## MATERIALS PROVIDED:
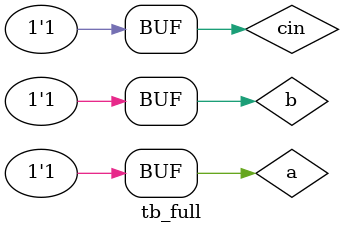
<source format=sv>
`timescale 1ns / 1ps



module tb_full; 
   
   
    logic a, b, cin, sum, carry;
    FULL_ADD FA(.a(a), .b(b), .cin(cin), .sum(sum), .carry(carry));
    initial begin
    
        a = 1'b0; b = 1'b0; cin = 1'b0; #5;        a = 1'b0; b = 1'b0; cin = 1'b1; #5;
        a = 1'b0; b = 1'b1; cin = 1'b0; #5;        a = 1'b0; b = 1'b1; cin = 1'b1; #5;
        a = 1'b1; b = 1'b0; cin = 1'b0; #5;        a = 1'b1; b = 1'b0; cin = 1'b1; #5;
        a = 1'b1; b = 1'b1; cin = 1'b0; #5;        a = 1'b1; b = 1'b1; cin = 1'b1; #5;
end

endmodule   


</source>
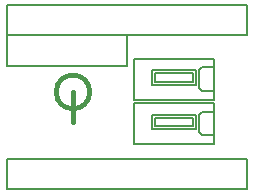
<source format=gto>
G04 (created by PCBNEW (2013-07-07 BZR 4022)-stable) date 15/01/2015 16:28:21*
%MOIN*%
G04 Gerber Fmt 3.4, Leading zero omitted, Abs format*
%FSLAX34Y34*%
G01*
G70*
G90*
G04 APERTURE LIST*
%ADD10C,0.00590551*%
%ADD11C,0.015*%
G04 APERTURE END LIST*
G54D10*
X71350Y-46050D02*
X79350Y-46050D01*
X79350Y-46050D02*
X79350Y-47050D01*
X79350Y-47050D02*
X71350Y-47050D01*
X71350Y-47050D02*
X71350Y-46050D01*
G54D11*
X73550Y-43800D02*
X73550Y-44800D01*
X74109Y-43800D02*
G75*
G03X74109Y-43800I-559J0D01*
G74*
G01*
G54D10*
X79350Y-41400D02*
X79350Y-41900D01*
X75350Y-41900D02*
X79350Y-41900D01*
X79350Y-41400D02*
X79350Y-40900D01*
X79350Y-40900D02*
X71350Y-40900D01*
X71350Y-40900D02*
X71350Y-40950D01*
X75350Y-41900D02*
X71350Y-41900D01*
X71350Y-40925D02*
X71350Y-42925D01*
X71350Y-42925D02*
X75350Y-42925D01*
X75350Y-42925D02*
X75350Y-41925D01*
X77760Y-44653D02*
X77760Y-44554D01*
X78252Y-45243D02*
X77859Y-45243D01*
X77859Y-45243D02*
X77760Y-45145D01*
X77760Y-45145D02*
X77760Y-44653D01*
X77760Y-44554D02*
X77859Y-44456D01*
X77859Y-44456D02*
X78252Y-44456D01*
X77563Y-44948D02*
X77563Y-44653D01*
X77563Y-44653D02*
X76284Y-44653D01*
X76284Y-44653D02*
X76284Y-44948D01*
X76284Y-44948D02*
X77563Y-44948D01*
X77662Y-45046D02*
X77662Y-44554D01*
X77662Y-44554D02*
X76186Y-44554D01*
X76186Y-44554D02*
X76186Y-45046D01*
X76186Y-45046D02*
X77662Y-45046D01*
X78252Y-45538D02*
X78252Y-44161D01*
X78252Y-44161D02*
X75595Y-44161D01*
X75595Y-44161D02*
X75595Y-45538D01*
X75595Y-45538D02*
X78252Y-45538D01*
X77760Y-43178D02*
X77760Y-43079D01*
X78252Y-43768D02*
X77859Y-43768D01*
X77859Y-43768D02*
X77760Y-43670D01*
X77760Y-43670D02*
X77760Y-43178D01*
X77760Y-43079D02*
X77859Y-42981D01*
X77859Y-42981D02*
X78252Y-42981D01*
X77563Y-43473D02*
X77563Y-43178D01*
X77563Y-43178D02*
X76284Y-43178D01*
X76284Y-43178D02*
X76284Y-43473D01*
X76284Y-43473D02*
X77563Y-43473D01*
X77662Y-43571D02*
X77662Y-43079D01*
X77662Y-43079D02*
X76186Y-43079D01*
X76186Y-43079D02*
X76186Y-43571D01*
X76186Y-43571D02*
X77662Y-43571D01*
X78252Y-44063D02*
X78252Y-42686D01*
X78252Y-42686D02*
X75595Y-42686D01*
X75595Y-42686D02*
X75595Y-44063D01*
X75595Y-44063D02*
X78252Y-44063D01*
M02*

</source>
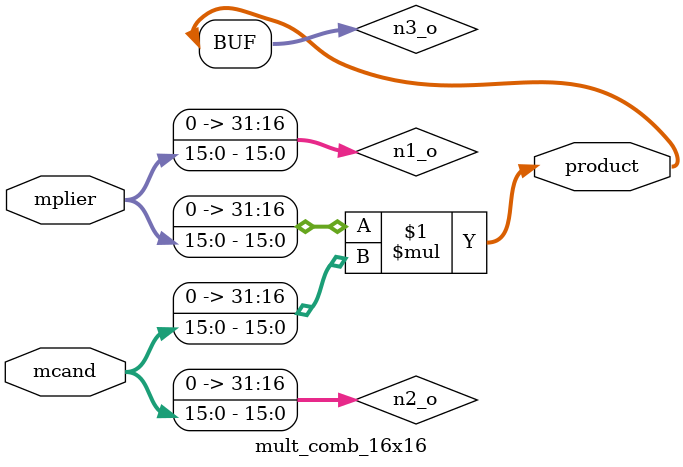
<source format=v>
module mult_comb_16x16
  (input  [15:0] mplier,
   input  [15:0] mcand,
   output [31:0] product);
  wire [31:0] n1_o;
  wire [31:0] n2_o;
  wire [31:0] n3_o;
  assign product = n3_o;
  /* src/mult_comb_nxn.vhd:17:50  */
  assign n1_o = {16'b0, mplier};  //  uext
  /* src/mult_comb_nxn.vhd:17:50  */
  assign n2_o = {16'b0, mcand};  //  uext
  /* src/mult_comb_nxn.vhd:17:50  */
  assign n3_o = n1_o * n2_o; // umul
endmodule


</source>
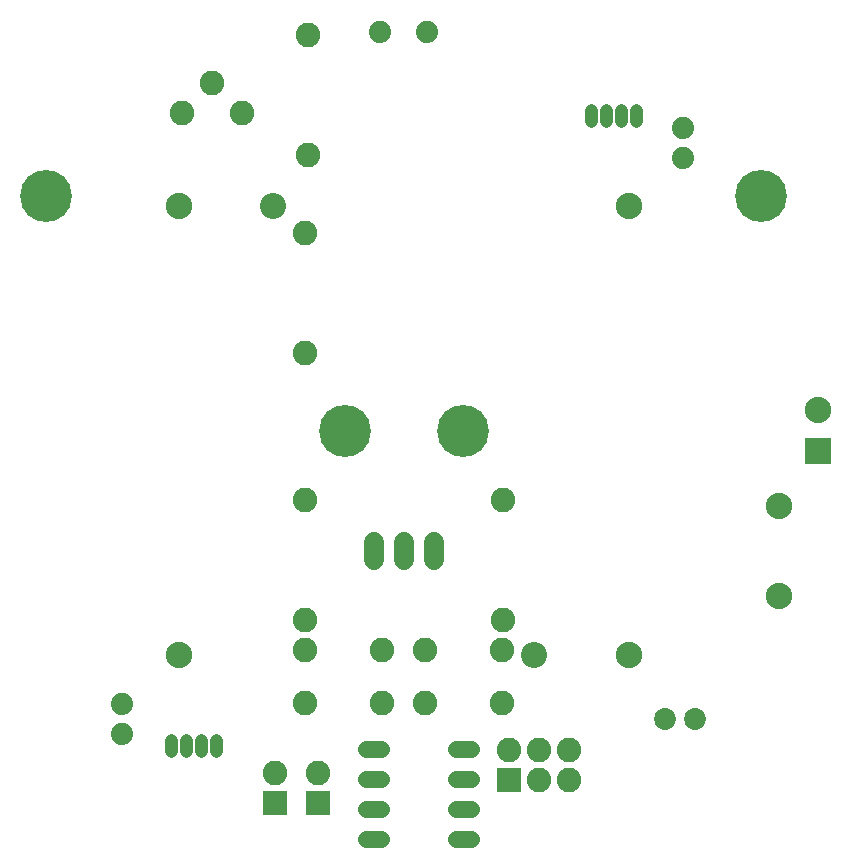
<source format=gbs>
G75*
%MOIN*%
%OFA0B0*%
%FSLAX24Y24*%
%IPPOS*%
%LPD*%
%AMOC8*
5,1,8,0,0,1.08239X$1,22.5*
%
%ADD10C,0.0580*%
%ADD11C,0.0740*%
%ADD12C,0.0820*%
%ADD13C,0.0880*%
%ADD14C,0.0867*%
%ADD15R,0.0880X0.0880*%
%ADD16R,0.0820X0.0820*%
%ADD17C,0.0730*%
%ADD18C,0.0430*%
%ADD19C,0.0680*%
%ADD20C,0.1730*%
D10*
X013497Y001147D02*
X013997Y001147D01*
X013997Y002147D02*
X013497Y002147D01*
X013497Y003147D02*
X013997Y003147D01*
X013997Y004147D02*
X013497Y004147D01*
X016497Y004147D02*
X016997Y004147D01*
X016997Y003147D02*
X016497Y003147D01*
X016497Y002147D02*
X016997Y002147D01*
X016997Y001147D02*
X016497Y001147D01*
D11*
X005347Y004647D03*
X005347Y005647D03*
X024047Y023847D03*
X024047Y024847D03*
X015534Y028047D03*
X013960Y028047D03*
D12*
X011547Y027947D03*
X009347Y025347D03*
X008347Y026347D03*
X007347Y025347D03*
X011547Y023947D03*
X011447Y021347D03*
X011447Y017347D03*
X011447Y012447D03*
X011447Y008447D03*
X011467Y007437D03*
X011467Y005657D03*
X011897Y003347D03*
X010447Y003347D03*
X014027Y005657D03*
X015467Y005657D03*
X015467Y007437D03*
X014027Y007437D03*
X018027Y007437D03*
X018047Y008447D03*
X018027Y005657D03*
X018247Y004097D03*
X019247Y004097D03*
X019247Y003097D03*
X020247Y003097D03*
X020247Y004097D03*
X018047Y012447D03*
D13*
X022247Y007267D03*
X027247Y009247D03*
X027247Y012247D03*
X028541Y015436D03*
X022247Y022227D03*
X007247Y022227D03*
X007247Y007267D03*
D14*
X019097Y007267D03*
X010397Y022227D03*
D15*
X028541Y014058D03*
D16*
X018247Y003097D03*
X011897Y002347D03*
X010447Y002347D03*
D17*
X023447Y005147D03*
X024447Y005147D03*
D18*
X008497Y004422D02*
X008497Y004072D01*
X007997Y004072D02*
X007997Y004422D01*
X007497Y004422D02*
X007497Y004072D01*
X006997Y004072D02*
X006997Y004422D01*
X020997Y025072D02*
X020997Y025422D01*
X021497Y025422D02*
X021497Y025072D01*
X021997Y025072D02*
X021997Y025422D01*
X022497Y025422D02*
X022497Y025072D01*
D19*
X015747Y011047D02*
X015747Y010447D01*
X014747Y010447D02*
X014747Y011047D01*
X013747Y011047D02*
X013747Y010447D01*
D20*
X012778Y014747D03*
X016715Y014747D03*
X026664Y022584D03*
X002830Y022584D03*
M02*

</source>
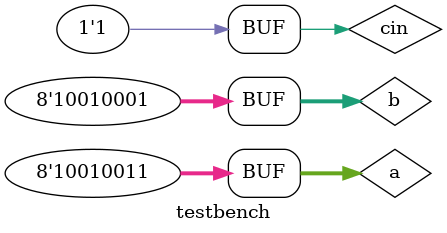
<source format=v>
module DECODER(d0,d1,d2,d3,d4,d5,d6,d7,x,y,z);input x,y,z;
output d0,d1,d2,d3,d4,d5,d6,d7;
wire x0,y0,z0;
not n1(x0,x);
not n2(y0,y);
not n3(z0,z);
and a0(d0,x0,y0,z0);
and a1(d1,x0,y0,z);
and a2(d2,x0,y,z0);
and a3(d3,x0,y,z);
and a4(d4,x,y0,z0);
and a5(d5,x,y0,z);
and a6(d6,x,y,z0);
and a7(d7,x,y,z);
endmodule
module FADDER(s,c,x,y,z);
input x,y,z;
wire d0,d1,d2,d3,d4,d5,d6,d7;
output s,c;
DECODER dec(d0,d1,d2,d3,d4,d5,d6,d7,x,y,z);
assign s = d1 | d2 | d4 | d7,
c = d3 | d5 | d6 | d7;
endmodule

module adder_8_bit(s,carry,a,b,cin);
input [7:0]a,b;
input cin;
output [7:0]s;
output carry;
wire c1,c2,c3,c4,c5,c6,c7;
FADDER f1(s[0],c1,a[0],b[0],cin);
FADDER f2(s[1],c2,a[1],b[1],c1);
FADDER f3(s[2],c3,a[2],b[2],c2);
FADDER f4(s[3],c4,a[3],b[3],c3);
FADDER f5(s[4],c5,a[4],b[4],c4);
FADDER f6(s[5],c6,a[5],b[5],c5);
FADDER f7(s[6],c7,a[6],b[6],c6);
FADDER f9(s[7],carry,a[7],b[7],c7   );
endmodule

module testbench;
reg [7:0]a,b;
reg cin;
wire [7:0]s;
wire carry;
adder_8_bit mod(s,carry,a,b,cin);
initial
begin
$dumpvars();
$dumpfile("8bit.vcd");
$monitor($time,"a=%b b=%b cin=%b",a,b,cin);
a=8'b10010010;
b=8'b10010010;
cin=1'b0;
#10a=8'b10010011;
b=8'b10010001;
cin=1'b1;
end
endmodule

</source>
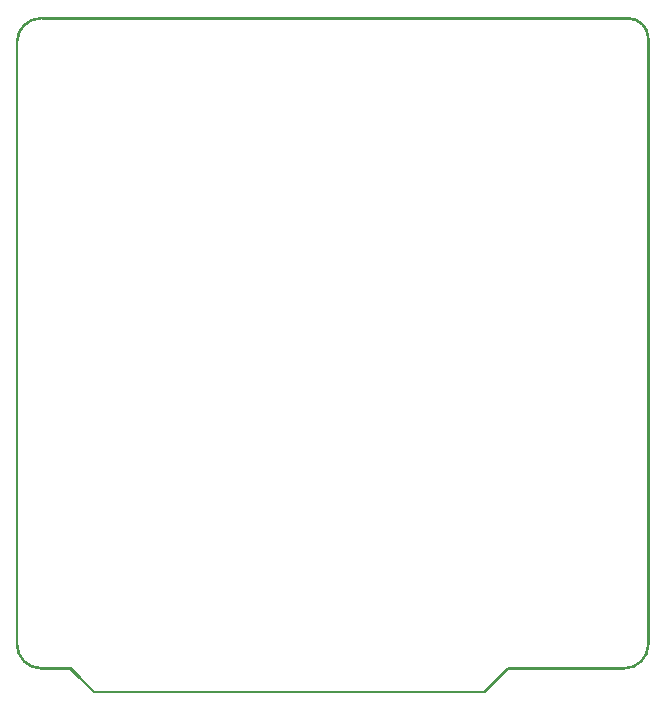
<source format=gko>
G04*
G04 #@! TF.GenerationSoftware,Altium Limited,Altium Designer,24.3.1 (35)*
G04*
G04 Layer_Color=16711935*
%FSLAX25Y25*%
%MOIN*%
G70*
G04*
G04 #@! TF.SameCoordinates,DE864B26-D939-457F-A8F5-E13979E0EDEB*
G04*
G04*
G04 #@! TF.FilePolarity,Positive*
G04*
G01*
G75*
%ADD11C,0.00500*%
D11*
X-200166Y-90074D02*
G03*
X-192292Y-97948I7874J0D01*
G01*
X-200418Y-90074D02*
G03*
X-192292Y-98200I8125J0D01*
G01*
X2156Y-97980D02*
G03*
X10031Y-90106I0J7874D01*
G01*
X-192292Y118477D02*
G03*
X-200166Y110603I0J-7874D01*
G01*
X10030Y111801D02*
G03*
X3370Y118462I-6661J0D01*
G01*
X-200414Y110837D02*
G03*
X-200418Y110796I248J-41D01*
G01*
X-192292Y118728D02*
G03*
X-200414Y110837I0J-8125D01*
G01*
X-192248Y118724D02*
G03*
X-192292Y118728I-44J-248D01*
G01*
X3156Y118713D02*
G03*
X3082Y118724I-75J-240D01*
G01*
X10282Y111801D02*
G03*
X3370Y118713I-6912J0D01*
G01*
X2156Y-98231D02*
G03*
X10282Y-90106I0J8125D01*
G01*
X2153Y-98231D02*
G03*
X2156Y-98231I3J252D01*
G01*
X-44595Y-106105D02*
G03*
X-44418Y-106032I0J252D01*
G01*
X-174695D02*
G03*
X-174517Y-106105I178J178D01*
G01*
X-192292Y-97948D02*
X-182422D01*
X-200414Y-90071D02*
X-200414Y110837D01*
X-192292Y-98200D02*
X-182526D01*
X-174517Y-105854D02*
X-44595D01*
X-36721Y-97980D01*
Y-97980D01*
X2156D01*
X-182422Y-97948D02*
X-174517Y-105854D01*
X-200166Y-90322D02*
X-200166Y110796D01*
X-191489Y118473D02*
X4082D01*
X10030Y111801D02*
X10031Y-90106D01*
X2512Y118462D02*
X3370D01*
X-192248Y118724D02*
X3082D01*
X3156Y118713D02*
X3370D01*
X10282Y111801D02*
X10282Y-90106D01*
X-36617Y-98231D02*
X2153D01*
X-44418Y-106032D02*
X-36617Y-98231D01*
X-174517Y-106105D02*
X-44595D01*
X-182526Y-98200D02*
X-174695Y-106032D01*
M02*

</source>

## TASK INSTRUCTIONS:
Scan the material above. Extract every line in which the word "input" occurs.

## WRITTEN REPLY:
  (input  [15:0] mplier,
   input  [15:0] mcand,
module DECODER(d0,d1,d2,d3,d4,d5,d6,d7,x,y,z);input x,y,z;
input x,y,z;
input [7:0]a,b;
input cin;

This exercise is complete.